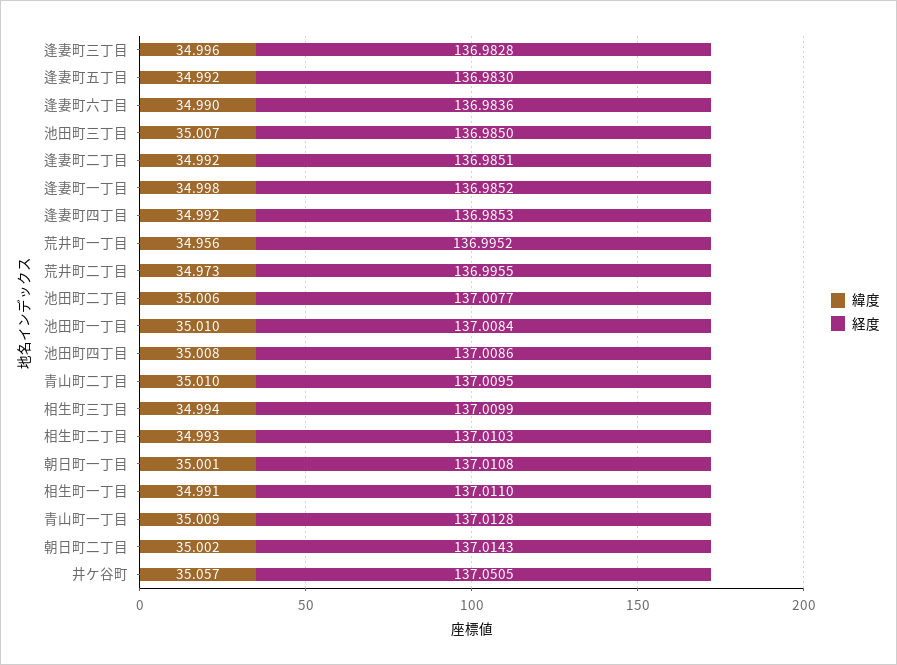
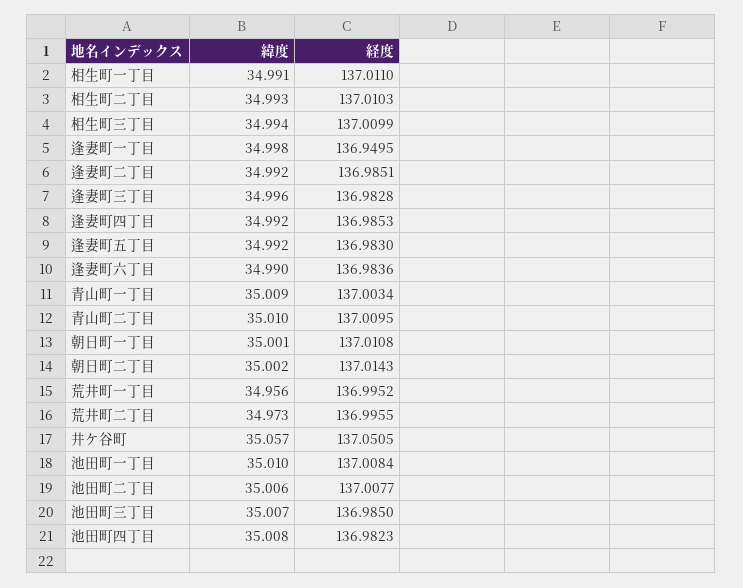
  {
    "緯度": {
      "逢妻町三丁目": 34.996,
      "逢妻町五丁目": 34.992,
      "逢妻町六丁目": 34.99,
      "池田町三丁目": 35.007,
      "逢妻町二丁目": 34.992,
      "逢妻町一丁目": 34.998,
      "逢妻町四丁目": 34.992,
      "荒井町一丁目": 34.956,
      "荒井町二丁目": 34.973,
      "池田町二丁目": 35.006,
      "池田町一丁目": 35.01,
      "池田町四丁目": 35.008,
      "青山町二丁目": 35.01,
      "相生町三丁目": 34.994,
      "相生町二丁目": 34.993,
      "朝日町一丁目": 35.001,
      "相生町一丁目": 34.991,
      "青山町一丁目": 35.009,
      "朝日町二丁目": 35.002,
      "井ケ谷町": 35.057
    },
    "経度": {
      "逢妻町三丁目": 136.9828,
      "逢妻町五丁目": 136.983,
      "逢妻町六丁目": 136.9836,
      "池田町三丁目": 136.985,
      "逢妻町二丁目": 136.9851,
-     "逢妻町一丁目": 136.9852,
+     "逢妻町一丁目": 136.9495,
      "逢妻町四丁目": 136.9853,
      "荒井町一丁目": 136.9952,
      "荒井町二丁目": 136.9955,
      "池田町二丁目": 137.0077,
      "池田町一丁目": 137.0084,
-     "池田町四丁目": 137.0086,
+     "池田町四丁目": 136.9823,
      "青山町二丁目": 137.0095,
      "相生町三丁目": 137.0099,
      "相生町二丁目": 137.0103,
      "朝日町一丁目": 137.0108,
      "相生町一丁目": 137.011,
-     "青山町一丁目": 137.0128,
+     "青山町一丁目": 137.0034,
      "朝日町二丁目": 137.0143,
      "井ケ谷町": 137.0505
    }
  }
++++++++++
▶ _Work to be completed_: Output only the number of lines above holding "逢妻町一丁目".

▶ _Expected output_: 3